§ 作業項目 1
本文抜粋から、「People's Liberation Army」から「戦闘部隊の改編が断行された。」までの部分を一字も変えずに抜き出してください。

People's Liberation Army of China☆中国人民解放军☆Народно-освободительная армия Китая/Shigeo Hiramatsu平松 茂雄Сигео Хирамацу(1987)CANADA🍁2023/10/23⑦


 これに対して鄧小平は1985年の中央軍事委員会拡大会議で、「われわれは戦争の危険が切迫しているとの従来の見方を改めた」ことを明らかにし、「比較的長い時間、少なくとも今世紀の内に戦争が起きないことを希望している。これは可能であり、空論ではない」とのべた。鄧小平政権はこれを「軍隊建設指導思想の戦略的転換」すなわち戦時ないし臨戦態勢から平時態勢への転換と意義づけている。そして「少なくとも今世紀の内に戦争は起きない」という国際情勢認識の下に、兵力の百万人削減による中国軍の全面的な再編成が断行された。

 2 百万の兵力削減と合成集団軍の編成
 1982年9月、鄧小平政権成立後初めての党大会である第12回大会が開かれた。この大会で鄧小平は新設された中央顧問委員会の主任に就任したが、中央軍事委員会主席の地位には引続き留まった。
 鄧小平の軍事改革は、第12回大会の直後の1982年9月15日に、中共中央軍事委員会から通達された。「軍隊の体制改革と精簡整編(戦闘力の精鋭化・機構の簡素化による中国軍の再編成)に関する方案」に端を発する。その詳細は明らかにされていないが、①戦闘部隊の再編成、②非戦闘部隊の民間への転業、という二つの内容からなっている。この時から84年までに非戦闘部隊の民間への転業により百万に近い兵力が削減され、85年5~6月の中央軍事委員会拡大会議における百万の兵力削減と大軍区改編の決定により、引き続いて非戦闘部隊が民間に転業するとともに、戦闘部隊の改編が断行された。

§ 作業項目 2
記録の冒頭から「91-yard catch-and」を含む行までを、「Installation」を「Assembly」に置き換え、それ以外は変えずにもう一度示してください。画像は答えに含めないでください。

§ 入力記録
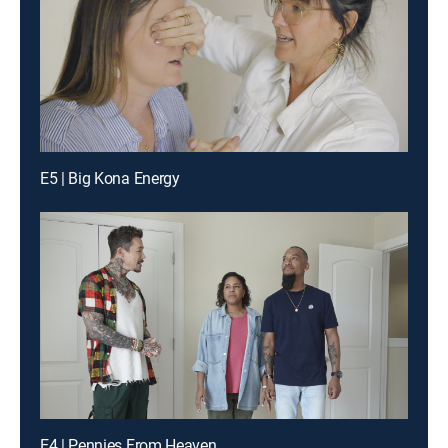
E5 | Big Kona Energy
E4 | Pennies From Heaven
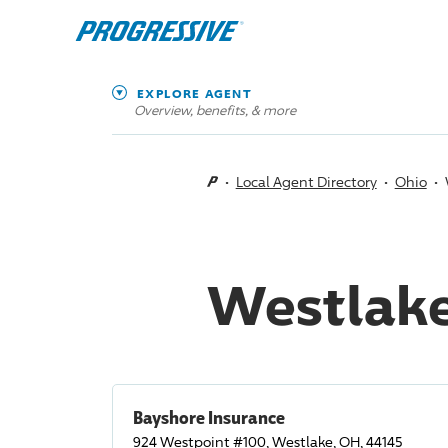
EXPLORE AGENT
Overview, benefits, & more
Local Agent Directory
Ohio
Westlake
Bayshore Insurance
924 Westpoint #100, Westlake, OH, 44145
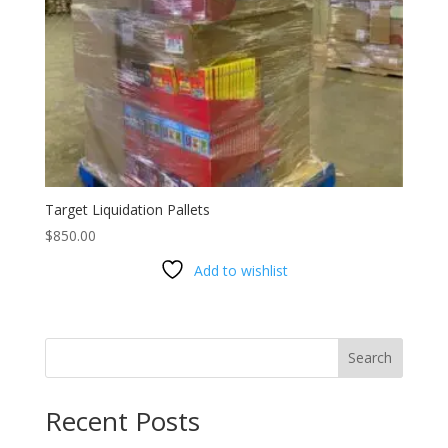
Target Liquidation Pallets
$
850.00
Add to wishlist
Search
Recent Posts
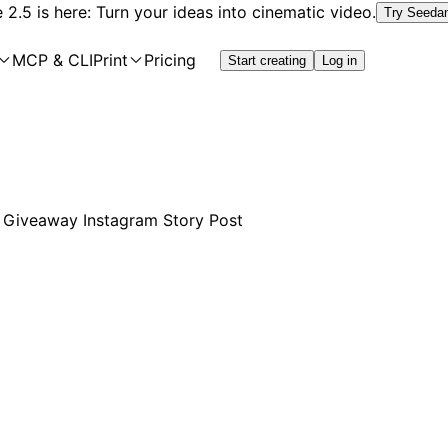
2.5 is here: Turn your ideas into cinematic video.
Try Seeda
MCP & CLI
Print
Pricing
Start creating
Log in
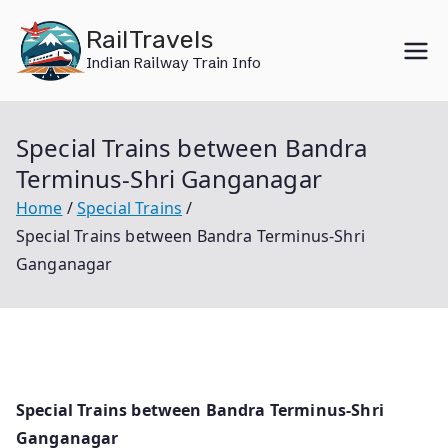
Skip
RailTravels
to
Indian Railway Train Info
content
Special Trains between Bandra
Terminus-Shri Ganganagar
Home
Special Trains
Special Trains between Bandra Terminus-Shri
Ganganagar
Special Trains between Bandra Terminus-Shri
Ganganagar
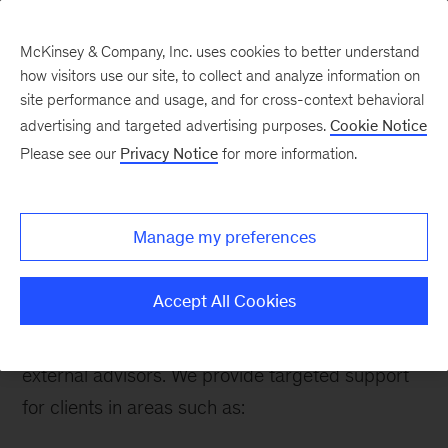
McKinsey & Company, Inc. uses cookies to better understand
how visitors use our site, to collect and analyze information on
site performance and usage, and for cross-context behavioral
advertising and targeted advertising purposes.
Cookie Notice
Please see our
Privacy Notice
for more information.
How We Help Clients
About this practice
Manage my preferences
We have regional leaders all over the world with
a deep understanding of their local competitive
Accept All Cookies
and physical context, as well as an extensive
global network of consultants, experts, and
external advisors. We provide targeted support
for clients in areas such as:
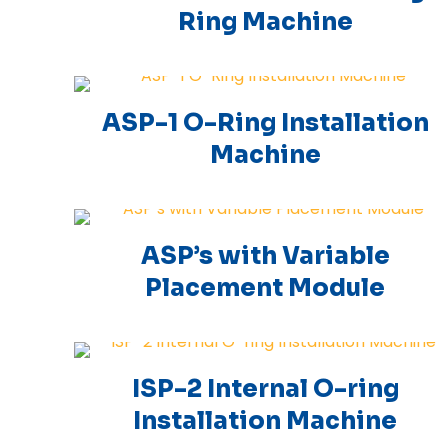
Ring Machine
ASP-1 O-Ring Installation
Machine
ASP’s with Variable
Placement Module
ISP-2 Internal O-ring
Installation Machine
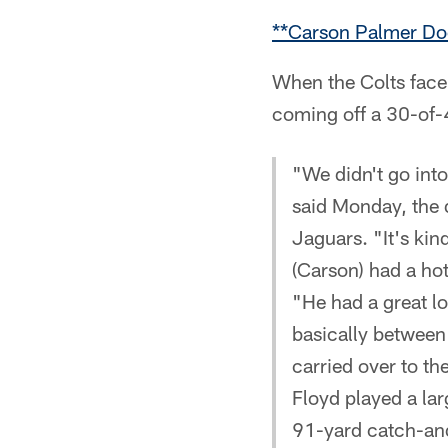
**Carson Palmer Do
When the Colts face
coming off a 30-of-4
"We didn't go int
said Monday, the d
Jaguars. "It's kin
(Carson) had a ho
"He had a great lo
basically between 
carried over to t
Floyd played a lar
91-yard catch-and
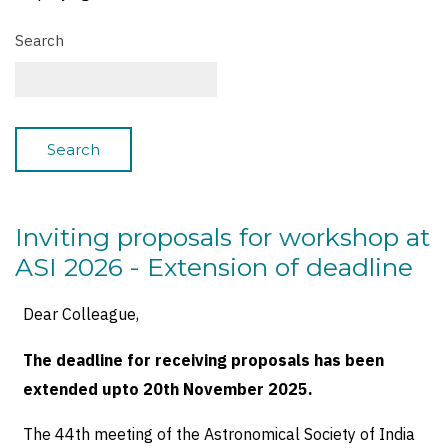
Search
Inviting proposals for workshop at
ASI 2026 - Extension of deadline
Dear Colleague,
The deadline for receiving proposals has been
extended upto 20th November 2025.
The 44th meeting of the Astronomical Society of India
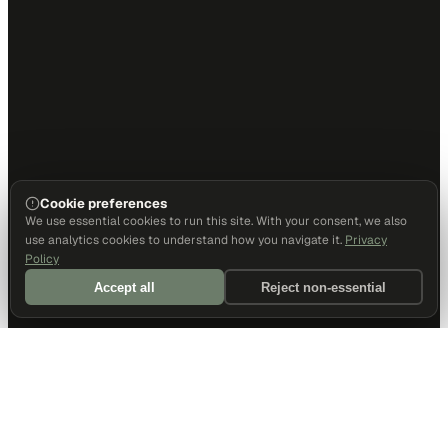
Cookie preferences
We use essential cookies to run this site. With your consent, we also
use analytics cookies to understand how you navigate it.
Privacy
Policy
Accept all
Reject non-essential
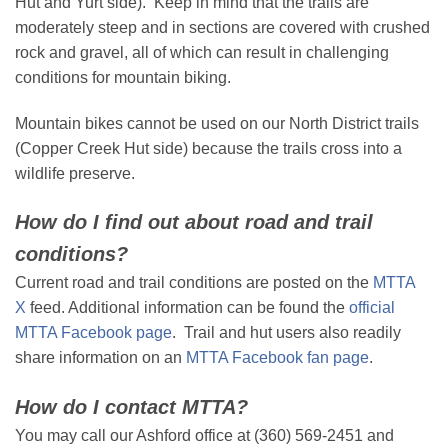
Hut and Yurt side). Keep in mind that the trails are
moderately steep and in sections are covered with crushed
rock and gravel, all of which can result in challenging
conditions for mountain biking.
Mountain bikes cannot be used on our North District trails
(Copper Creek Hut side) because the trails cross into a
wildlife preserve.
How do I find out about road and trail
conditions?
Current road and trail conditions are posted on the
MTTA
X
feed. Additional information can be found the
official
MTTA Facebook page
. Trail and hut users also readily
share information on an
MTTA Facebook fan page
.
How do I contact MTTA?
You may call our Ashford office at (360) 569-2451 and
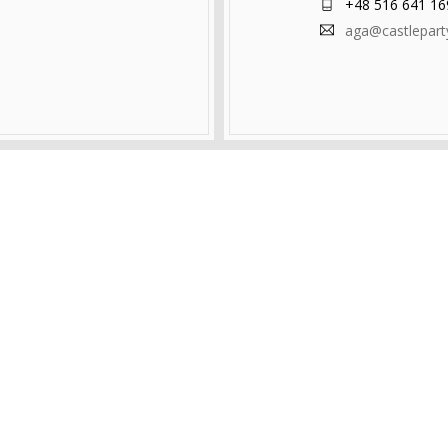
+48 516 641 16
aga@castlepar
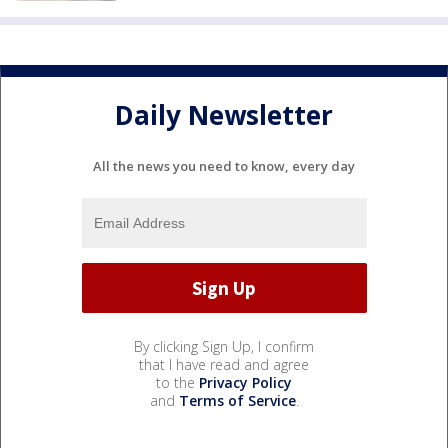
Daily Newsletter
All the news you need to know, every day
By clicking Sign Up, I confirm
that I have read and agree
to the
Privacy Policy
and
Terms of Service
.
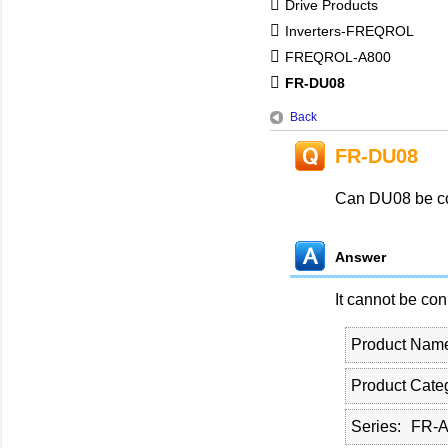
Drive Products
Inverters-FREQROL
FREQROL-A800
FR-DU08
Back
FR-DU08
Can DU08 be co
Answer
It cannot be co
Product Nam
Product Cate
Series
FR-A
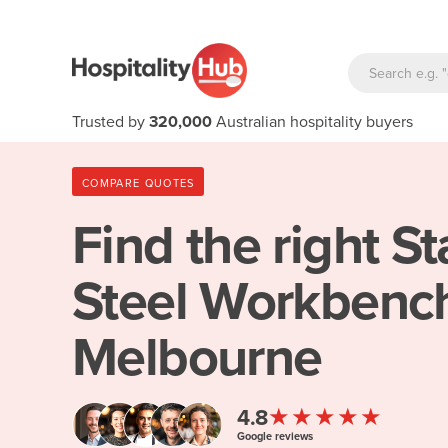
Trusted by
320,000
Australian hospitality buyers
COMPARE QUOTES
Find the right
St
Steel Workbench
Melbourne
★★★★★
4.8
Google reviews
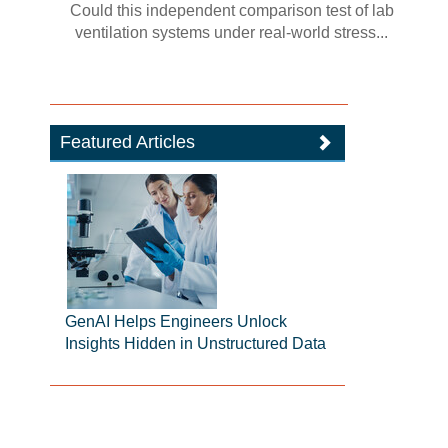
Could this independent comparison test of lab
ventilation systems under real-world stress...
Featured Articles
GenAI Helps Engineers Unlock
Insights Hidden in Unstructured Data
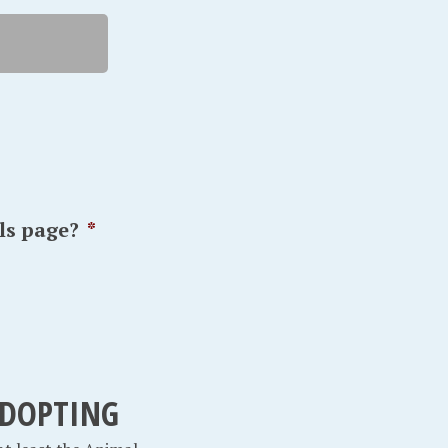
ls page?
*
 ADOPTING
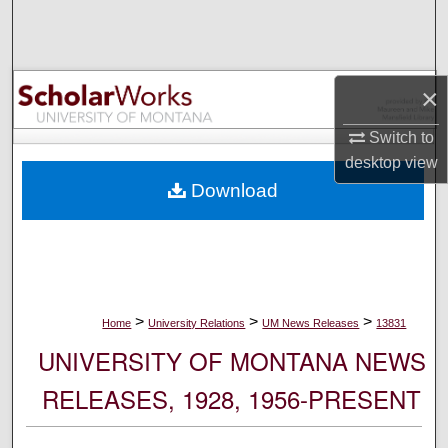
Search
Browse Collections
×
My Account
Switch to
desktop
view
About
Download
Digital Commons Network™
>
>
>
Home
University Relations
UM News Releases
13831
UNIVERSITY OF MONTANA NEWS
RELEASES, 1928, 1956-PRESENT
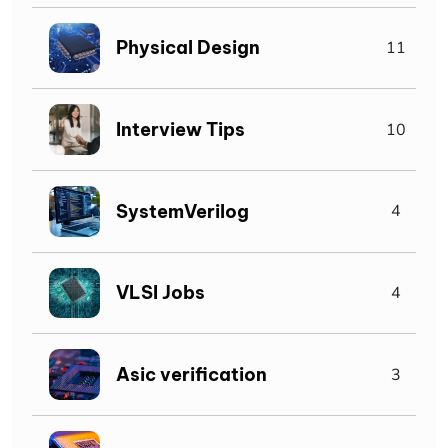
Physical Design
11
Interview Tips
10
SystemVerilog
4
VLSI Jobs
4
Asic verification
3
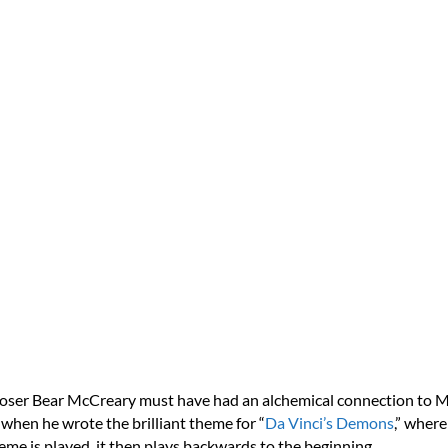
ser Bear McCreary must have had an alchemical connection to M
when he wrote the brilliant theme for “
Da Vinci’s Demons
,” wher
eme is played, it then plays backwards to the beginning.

§ 作業結果 1
People's Liberation Army of China☆中国人民解放军☆Народно-освободительная армия Китая/Shigeo Hiramatsu平松 茂雄Сигео Хирамацу(1987)CANADA🍁2023/10/23⑦


 これに対して鄧小平は1985年の中央軍事委員会拡大会議で、「われわれは戦争の危険が切迫しているとの従来の見方を改めた」ことを明らかにし、「比較的長い時間、少なくとも今世紀の内に戦争が起きないことを希望している。これは可能であり、空論ではない」とのべた。鄧小平政権はこれを「軍隊建設指導思想の戦略的転換」すなわち戦時ないし臨戦態勢から平時態勢への転換と意義づけている。そして「少なくとも今世紀の内に戦争は起きない」という国際情勢認識の下に、兵力の百万人削減による中国軍の全面的な再編成が断行された。

 2 百万の兵力削減と合成集団軍の編成
 1982年9月、鄧小平政権成立後初めての党大会である第12回大会が開かれた。この大会で鄧小平は新設された中央顧問委員会の主任に就任したが、中央軍事委員会主席の地位には引続き留まった。
 鄧小平の軍事改革は、第12回大会の直後の1982年9月15日に、中共中央軍事委員会から通達された。「軍隊の体制改革と精簡整編(戦闘力の精鋭化・機構の簡素化による中国軍の再編成)に関する方案」に端を発する。その詳細は明らかにされていないが、①戦闘部隊の再編成、②非戦闘部隊の民間への転業、という二つの内容からなっている。この時から84年までに非戦闘部隊の民間への転業により百万に近い兵力が削減され、85年5~6月の中央軍事委員会拡大会議における百万の兵力削減と大軍区改編の決定により、引き続いて非戦闘部隊が民間に転業するとともに、戦闘部隊の改編が断行された。

§ 作業結果 2
E5 | Big Kona Energy
E4 | Pennies From Heaven
EXPLORE AGENT
Overview, benefits, & more
Local Agent Directory
Ohio
Westlake
Bayshore Insurance
924 Westpoint #100, Westlake, OH, 44145
Target Liquidation Pallets
$
850.00
Add to wishlist
Search
Recent Posts
2.5 is here: Turn your ideas into cinematic video.
Try Seeda
MCP & CLI
Print
Pricing
Start creating
Log in
Skip
RailTravels
to
Indian Railway Train Info
content
Special Trains between Bandra
Terminus-Shri Ganganagar
Home
Special Trains
Special Trains between Bandra Terminus-Shri
Ganganagar
Special Trains between Bandra Terminus-Shri
Ganganagar
McKinsey & Company, Inc. uses cookies to better understand
how visitors use our site, to collect and analyze information on
site performance and usage, and for cross-context behavioral
advertising and targeted advertising purposes.
Cookie Notice
Please see our
Privacy Notice
for more information.
How We Help Clients
About this practice
Manage my preferences
We have regional leaders all over the world with
a deep understanding of their local competitive
Accept All Cookies
and physical context, as well as an extensive
global network of consultants, experts, and
external advisors. We provide targeted support
for clients in areas such as:
Ring Machine
ASP-1 O-Ring Assembly
Machine
ASP’s with Variable
Placement Module
ISP-2 Internal O-ring
Assembly Machine
**Carson Palmer Do
When the Colts face
coming off a 30-of-4
"We didn't go int
said Monday, the d
Jaguars. "It's kin
(Carson) had a ho
"He had a great lo
basically between 
carried over to t
Floyd played a lar
91-yard catch-and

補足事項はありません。